Let $M=(X,\tau)$ be a topological manifold with boundary. One can proof that the interior $Int(M)$ and boundary $\partial M$ of the manifold are distinct sets.
I was wondering if someone knows a good reference to cite the proof (Lee only presents this proof as an exercise)?
Thanks
Assuming $n$ is the dimension of $M$, you can do this with the following homology computations:
$x \in \text{Int}(M)$ if and only if $H_n(M,M-x;\mathbb{Z}) \approx \mathbb{Z}$,
$x \in \partial M$ if and only if $H_n(M,M-x;\mathbb{Z}) \approx 0$.
The first is a piece of the standard inductive method for proving $H_n(S^n;\mathbb{Z})=\mathbb{Z}$, as seen for example in Section 2.1 of Hatcher.
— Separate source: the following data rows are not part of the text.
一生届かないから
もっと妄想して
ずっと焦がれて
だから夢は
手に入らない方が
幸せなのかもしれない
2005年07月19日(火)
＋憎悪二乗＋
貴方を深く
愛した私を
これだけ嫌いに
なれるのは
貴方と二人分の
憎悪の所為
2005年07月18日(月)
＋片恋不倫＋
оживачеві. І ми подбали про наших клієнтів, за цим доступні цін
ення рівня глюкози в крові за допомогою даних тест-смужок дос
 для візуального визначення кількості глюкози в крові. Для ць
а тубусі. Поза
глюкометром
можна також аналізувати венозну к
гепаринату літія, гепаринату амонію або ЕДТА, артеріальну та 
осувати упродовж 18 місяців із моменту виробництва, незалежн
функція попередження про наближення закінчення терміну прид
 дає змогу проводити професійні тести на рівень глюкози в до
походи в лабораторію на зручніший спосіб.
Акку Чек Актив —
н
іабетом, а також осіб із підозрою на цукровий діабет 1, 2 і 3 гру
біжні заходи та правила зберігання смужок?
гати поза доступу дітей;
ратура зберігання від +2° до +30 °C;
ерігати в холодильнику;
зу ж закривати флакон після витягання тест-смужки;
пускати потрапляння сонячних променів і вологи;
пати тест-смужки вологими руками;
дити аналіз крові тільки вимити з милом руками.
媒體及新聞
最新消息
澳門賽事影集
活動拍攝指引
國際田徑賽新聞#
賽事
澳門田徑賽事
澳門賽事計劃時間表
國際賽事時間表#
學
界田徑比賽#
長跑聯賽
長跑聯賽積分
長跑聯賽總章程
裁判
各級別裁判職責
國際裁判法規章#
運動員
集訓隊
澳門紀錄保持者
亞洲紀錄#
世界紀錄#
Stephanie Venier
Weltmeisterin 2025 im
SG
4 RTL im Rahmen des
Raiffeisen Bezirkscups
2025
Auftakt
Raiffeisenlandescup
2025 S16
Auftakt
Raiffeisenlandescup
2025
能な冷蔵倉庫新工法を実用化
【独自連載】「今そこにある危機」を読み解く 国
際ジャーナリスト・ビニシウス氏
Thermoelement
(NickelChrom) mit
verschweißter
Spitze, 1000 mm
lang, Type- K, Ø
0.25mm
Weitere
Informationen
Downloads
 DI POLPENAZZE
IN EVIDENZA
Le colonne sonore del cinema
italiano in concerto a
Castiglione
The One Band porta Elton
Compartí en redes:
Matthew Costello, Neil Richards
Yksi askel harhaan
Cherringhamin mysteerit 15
The second is on the level of an elementary direct application that combines the excision theorem, the long exact sequence of relative homology, and homotopy invariance of homology. Excision is used to make the left hand side isomorphic to $H_n(H^n, H^n - O;\mathbb{Z})$ where $H^n$ denotes the closed upper half space $\{(x_1,…,x_n) \in \mathbb{R}^n \, | \, x_n \ge 0\}$ and $O$ is the origin.